Digital Building for Production
To allow submissions only digital with a given set of allowed Bricks in Studio 2.0 was a brilliant idea to make this whole project possible productionwise.
Get close to LEGO Fans and Customers via Crowd Funding
To select projects for crowdfunding from all submissions is a good thing. From that point on I would focus more on Kickstarter type crowdfunding. Adding some tears like an AFOL Design Programm t-shirt and defining of some stretch goals for every design could increase interest and involvement of fans. A great stretch goal would be to get some LEGO design power added to improve the submitted model. Backers could vote for some Minifig or color choices. And follow the refinement of the design and its production in update posts. I think an experience like that could be even more enjoyable for all parties: Fan Designers, the LEGO group, BrickLink and LEGO fans all around the world.

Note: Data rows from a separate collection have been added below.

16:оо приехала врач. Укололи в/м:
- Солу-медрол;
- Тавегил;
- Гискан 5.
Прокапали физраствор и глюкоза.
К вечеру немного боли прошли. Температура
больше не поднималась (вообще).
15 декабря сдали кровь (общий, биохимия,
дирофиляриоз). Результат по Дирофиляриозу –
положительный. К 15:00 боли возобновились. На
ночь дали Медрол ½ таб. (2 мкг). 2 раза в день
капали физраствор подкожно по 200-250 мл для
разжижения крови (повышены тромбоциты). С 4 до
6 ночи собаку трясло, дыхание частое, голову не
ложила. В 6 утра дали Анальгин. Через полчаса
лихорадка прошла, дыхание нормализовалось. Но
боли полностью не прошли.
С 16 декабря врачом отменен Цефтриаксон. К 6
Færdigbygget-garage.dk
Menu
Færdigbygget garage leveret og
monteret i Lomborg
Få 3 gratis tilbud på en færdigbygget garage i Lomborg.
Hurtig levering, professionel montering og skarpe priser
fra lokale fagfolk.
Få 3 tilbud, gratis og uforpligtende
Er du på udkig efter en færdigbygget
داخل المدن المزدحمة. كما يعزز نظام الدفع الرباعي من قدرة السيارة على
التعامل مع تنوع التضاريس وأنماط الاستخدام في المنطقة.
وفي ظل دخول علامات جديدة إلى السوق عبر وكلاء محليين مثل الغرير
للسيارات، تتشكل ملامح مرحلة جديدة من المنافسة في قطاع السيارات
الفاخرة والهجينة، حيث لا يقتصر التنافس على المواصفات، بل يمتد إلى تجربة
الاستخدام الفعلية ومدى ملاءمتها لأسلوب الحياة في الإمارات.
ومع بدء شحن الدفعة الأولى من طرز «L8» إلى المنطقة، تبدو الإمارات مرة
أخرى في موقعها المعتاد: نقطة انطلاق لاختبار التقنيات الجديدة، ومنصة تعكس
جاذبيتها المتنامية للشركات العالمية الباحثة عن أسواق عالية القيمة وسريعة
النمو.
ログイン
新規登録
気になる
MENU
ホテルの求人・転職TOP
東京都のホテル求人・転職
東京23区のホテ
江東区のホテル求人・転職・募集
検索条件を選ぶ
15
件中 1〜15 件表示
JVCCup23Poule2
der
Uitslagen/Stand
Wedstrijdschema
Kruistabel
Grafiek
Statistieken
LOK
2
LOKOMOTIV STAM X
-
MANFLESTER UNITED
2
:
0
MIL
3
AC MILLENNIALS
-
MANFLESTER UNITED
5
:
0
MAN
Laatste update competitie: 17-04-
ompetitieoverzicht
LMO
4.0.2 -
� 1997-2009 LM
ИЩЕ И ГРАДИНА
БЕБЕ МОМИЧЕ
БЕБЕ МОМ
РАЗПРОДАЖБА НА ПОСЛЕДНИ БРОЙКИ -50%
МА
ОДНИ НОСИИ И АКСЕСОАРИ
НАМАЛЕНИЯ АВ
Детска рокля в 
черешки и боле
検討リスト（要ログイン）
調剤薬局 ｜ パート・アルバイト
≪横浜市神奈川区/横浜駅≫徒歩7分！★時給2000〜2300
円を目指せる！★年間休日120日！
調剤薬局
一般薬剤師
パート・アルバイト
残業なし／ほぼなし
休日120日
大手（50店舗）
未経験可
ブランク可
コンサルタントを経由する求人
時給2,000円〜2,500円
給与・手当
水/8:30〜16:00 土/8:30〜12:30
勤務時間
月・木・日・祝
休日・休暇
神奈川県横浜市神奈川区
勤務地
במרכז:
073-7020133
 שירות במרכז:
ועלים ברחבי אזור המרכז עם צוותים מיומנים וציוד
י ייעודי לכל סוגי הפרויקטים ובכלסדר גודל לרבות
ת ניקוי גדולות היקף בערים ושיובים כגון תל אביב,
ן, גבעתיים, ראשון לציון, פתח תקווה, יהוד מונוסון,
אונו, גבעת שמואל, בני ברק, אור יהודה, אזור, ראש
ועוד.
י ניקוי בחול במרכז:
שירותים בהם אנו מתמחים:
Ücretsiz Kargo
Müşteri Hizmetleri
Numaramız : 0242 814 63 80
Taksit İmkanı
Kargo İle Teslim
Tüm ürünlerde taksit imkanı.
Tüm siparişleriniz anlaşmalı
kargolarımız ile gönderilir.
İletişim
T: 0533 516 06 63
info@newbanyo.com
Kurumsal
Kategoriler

Follow the Creative Process
Last but not least there is quite some value in following a creative process. It can be interesting but also a way to feel compassion and appreciate the energy and effort that is spent to create something. For me there are some excellent examples like Double Fine Adventure or the making of the Marble Machine X. This way of connection is also something that could be valuable to LEGO Crowd Funding Projects and might also fit the mission of LEGO to “Inspire and develop the builders of tomorrow”.